Ну и приключение! Черт нас дернул сюда полезть, в этот Новгород-Северский! Не жилось нам спокойно, поперлись в самое пекло. Хотелось, чтобы на казни предателей все кончилось. Как бы не так! Это было начало! Со всех сторон на меня наседали местные жители, которым срочно понадобилось решить именно со мной накопившиеся вопросы. Оказалось, что меня здесь ждали очень давно, потому что только Петр Николаевич Соловьев должен решить возникшие проблемы, раздать припасы, захваченные у немцев, а может, и какие-нибудь другие. Девиц замуж выдавать, к примеру. Или бороться с тараканами. Да не с теми, которые ночью от света разбегаются! А которые в голове у некоторых живут!

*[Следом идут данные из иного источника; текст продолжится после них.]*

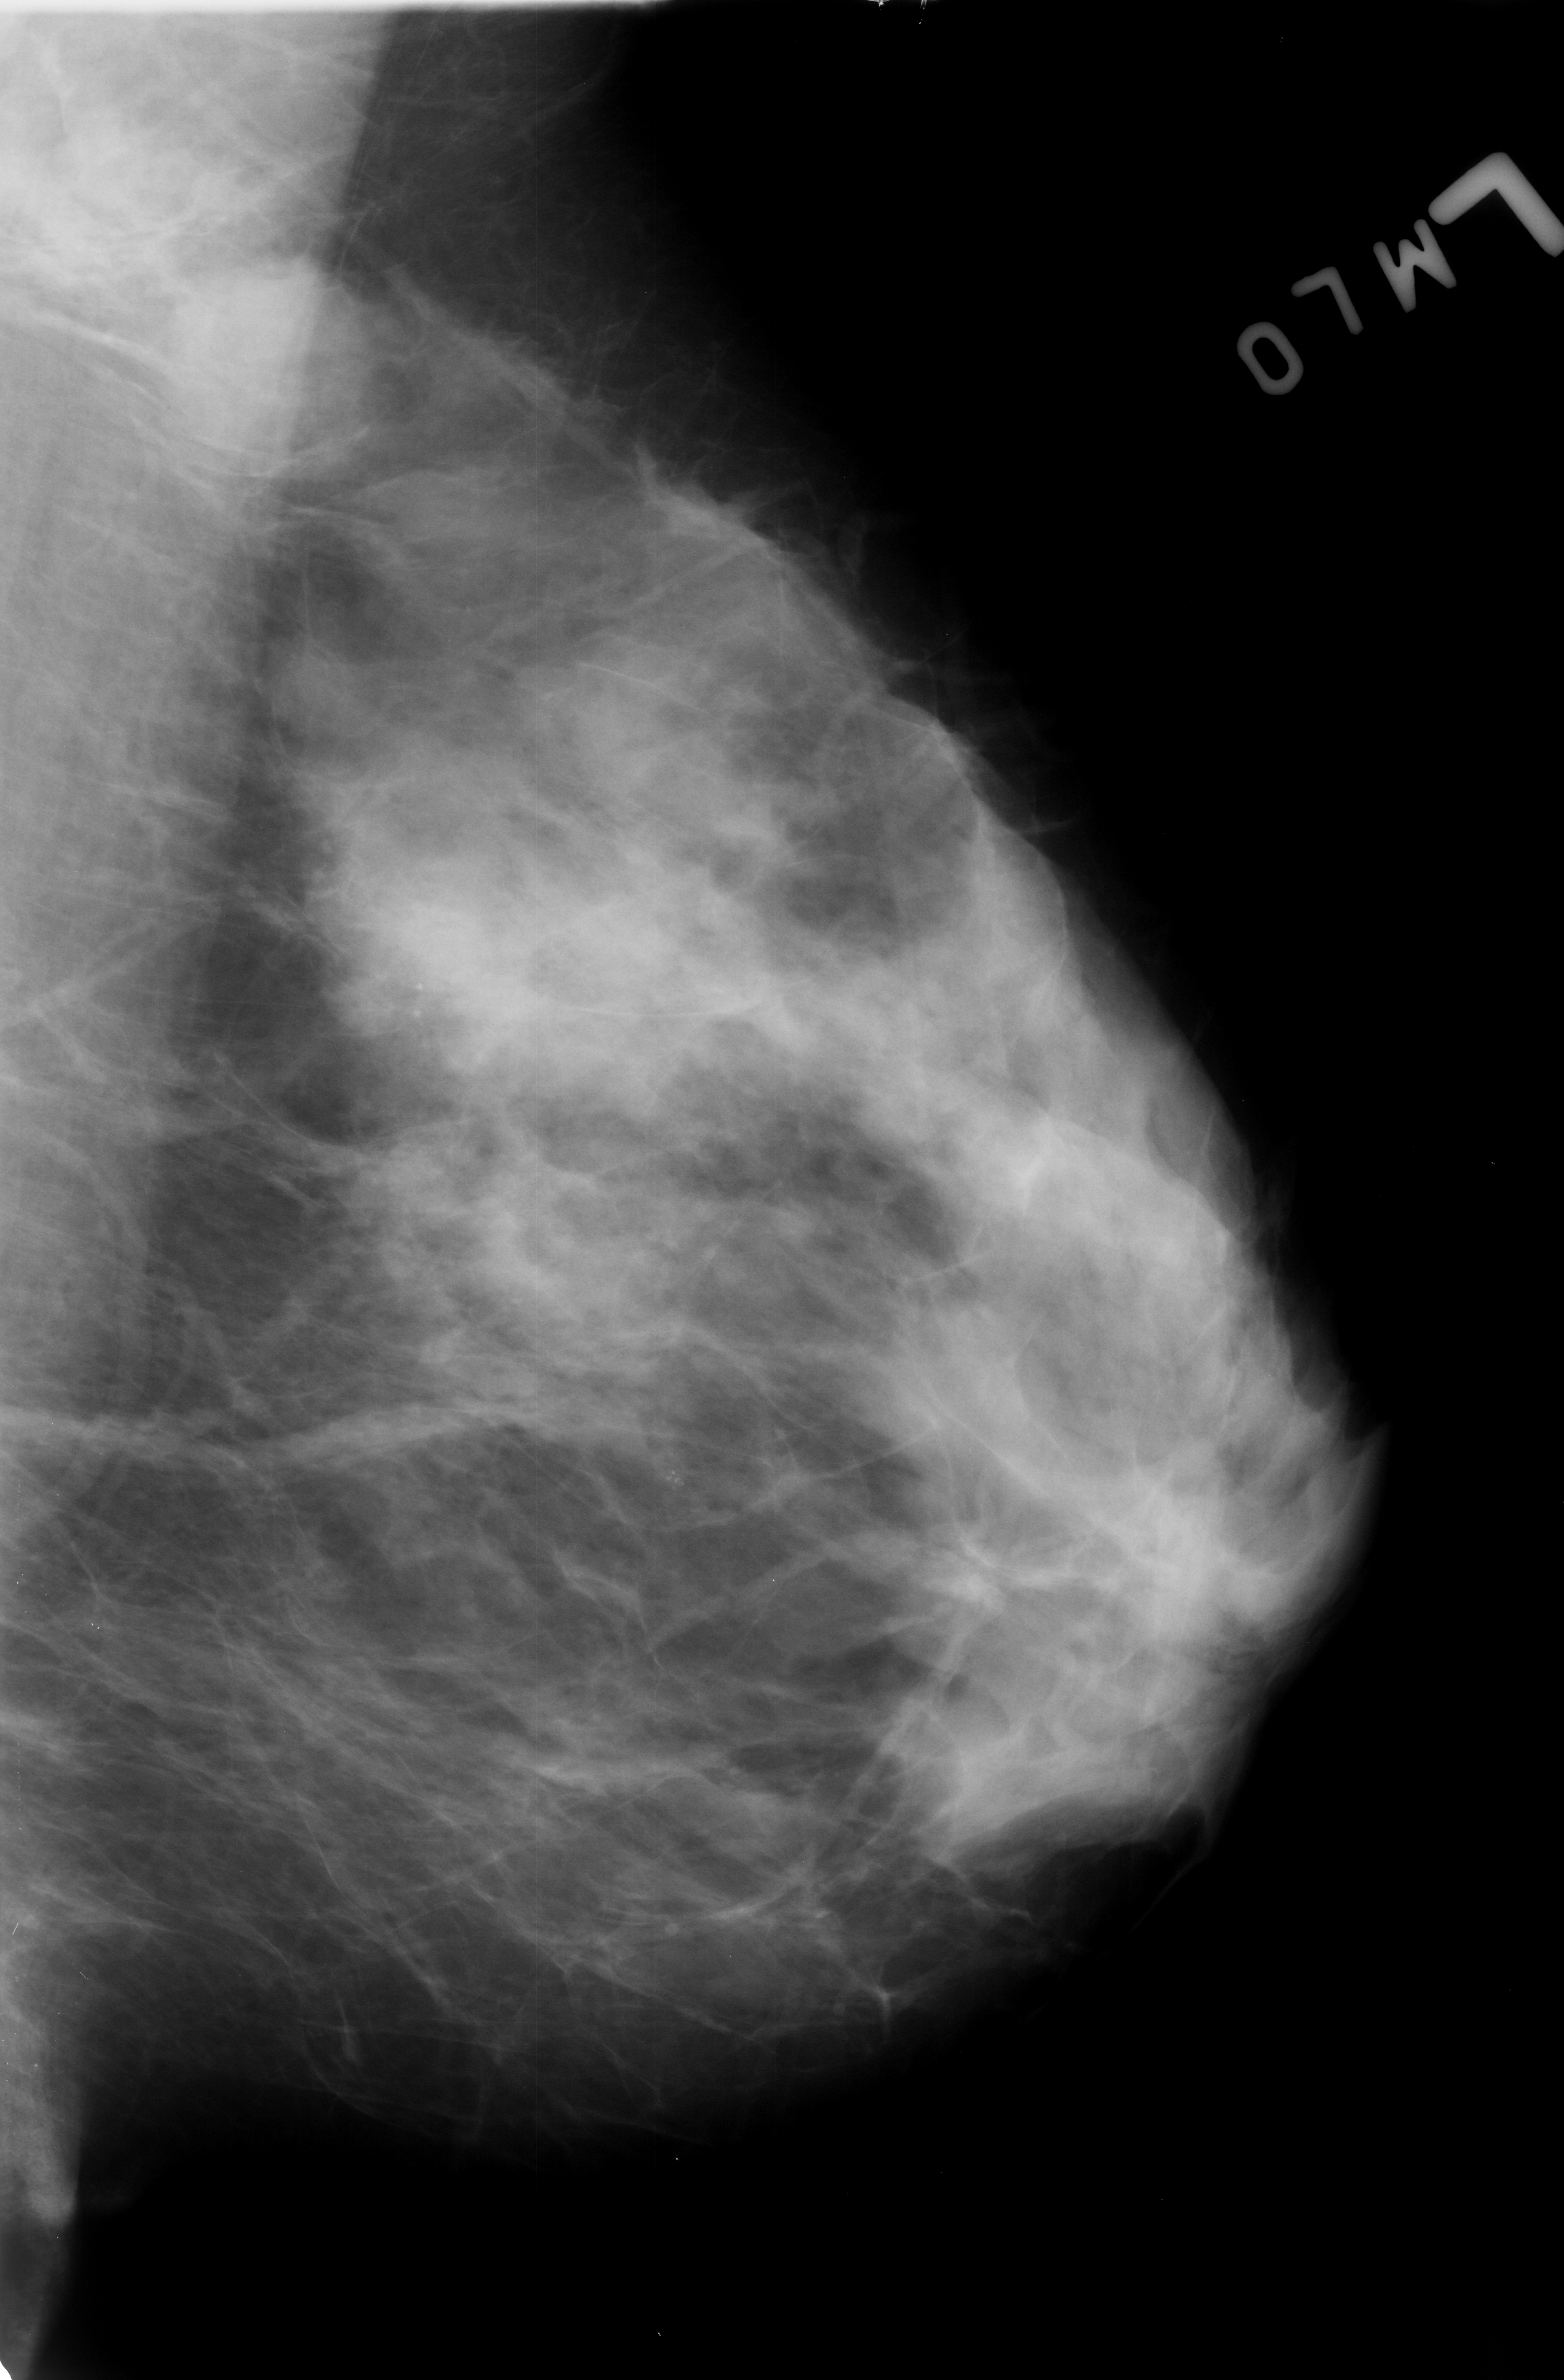
Scanned film-screen mammogram, left breast, mediolateral oblique (MLO) view, breast composition: heterogeneously dense (BI-RADS density category 3 of 4).
Radiologist-marked abnormalities on this image: calcifications, morphology pleomorphic, distribution clustered; BI-RADS assessment category 4; subtlety rating 3 on a 1 (subtle) to 5 (obvious) scale; pathology result (as recorded, not read from the image): benign.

Оказалось, что немцы планомерно и тщательно грабят население. А особенно евреев. И местная иудейская община, та, которой удалось еще не познакомиться совсем тесно с зондер-командами, начала требовать, чтобы я открыл вещевой склад и быстренько все раздал. Ага, бегу, аж спотыкаюсь.
– Раввин есть? – грозно спросил я.
– Я… – Вперед вытолкали типичного еврейского ребе, с пейсами, в лапсердаке и шляпе. На груди уже был пришит немецкий орден «Желтая звезда» второй степени, который носят с куском желтой ткани на правом плече. – Гершель Соловейчик.

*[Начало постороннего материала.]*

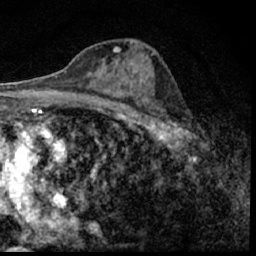
Breast MRI (dynamic contrast-enhanced), one axial slice; slice 31 of 62 in the series (ordered by position); cropped to one breast; dynamic contrast-enhanced series, time point 2 of 7 at this slice position (early post-contrast); 1.5 T; TE 3 ms, TR 6.3 ms; 2.4 mm slice thickness; 256 × 256 image matrix, field of view 130 × 130 mm. Female patient.
Outlined on this slice (semi-automatic segmentation, software-assisted and operator-edited):
- enhancing-tissue mask used for the functional tumour volume (all voxels passing the contrast-enhancement thresholds inside the analysis volume; usually the tumour): bounding box [x1, y1, x2, y2] px = [149, 95, 194, 150]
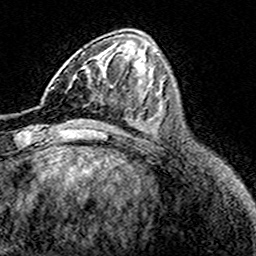
Breast MRI (dynamic contrast-enhanced), one axial slice; slice 65 of 160 in the series (ordered by position); cropped to one breast; dynamic contrast-enhanced series, time point 2 of 8 at this slice position (early post-contrast); 3 T; TE 4.6 ms, TR 7.4 ms; 1 mm slice thickness; 256 × 256 image matrix. Female patient.
Structures marked on this image (semi-automatically segmented with operator editing):
- enhancing-tissue mask used for the functional tumour volume (all voxels passing the contrast-enhancement thresholds inside the analysis volume; usually the tumour): box from (x=69, y=83) to (x=99, y=98) px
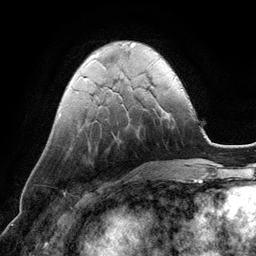
Breast MRI (dynamic contrast-enhanced), one axial slice; slice 34 of 134 in the series (ordered by position); cropped to one breast; dynamic contrast-enhanced series, time point 2 of 6 at this slice position (early post-contrast); 3 T; TE 2.8 ms, TR 6.9 ms; 256 × 256 image matrix, field of view 190 × 190 mm. Female patient.
Outlined on this slice (semi-automatic segmentation, software-assisted and operator-edited):
- enhancing-tissue mask used for the functional tumour volume (all voxels passing the contrast-enhancement thresholds inside the analysis volume; usually the tumour): box from (x=165, y=89) to (x=182, y=114) px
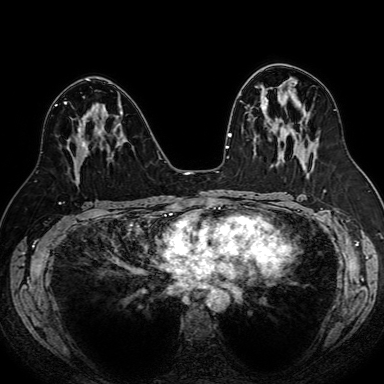
Breast MRI (dynamic contrast-enhanced), one axial slice. Slice 44 of 80 in the series (ordered by position). Dynamic contrast-enhanced series, time point 2 of 7 at this slice position (early post-contrast). 1.5 T. TE 2.6 ms, TR 5.2 ms. 2.5 mm slice thickness. 384 × 384 image matrix. Female patient.
Structures marked on this image (semi-automatic segmentation, software-assisted and operator-edited):
- enhancing-tissue mask used for the functional tumour volume (all voxels passing the contrast-enhancement thresholds inside the analysis volume; usually the tumour): bounding box <78,127,88,149> (left, top, right, bottom; pixels)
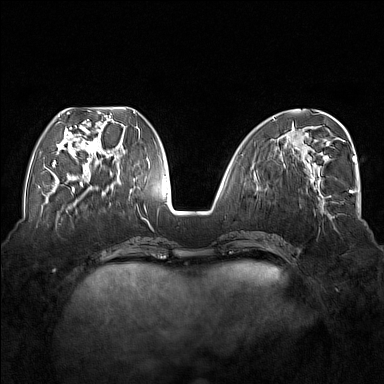
Breast MRI (dynamic contrast-enhanced), one axial slice; position 61 of 176 along the scan axis; dynamic contrast-enhanced series, time point 2 of 7 at this slice position (early post-contrast); 1.5 T; TE 1.8 ms, TR 5 ms; 384 × 384 image matrix. Female patient.
Annotated regions visible in this slice (semi-automatically segmented with operator editing):
- enhancing-tissue mask used for the functional tumour volume (all voxels passing the contrast-enhancement thresholds inside the analysis volume; usually the tumour): box from (x=54, y=112) to (x=117, y=177) px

– По батюшке вас как? – спросил я.
– Мойшевич, – ответил раввин.
– Значит так, Гершель Мойшевич, подберете двух помощников, с утра начнете возвращать имущество владельцам. Мы как раз уйдем и мешать вам не будем. Кто хочет, идет с нами. Курорт не обещаю, будет тяжело. Зима, лес, сами все понимаете. Но появится шанс выжить и поквитаться с врагом.
– Я понял, товарищ командир… – Раввин вроде старается держаться, но дается это ему с трудом. Вон как руки дрожат.

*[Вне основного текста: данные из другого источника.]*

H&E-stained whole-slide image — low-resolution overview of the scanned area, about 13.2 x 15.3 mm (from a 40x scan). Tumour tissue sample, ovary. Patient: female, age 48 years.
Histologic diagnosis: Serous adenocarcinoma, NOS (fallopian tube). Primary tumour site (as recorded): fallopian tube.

– Так что сейчас постарайтесь объяснить своим то, что я только что сказал. Тем, кто останется, лучше из города скрыться. Чем дальше, тем вернее.
Через полчаса те самые учителя и архивариусы, портные и сапожники, да еще ученик ювелира с музыкантом заставили меня думать, что пора переименовать наш отряд в «Шалом Алейхем».
Но не один я старался. Товарищ Енот тем временем тоже работал с местными кадрами. Разбавил наш странный национальный состав, понабрав десятка три комсомольцев и активистов, на которых уже положили глаз полицаи, припоминая их деятельность при прошлой власти.
Все это мой зам по связи с подпольем мне рассказывал на бегу, потому что сразу после разборок с еврейским населением я поспешил в больницу, куда отправили Быкова. Понятное дело, рассказал не все, у них там свои подпольные дела. Меньше знаешь – крепче спишь. А то сколько этих подпольщиков засыпалось на какой-то ерунде только потому, что язык как помело и они по секрету всему свету рассказывали что можно и что нельзя. А додуматься, что нельзя ничего, они только в гестапо смогли. Взяли кого-то – и пошло. Одного за другим. Потому что если в гестапо спрашивают, то отвечают все. Кто сразу, кто чуть погодя. Не приведи господь, конечно, лучше сразу застрелиться. Это полиция мордобоем занимается, а у немцев такие костоломы сидят, что… Ну его, думать даже об этом не хочется.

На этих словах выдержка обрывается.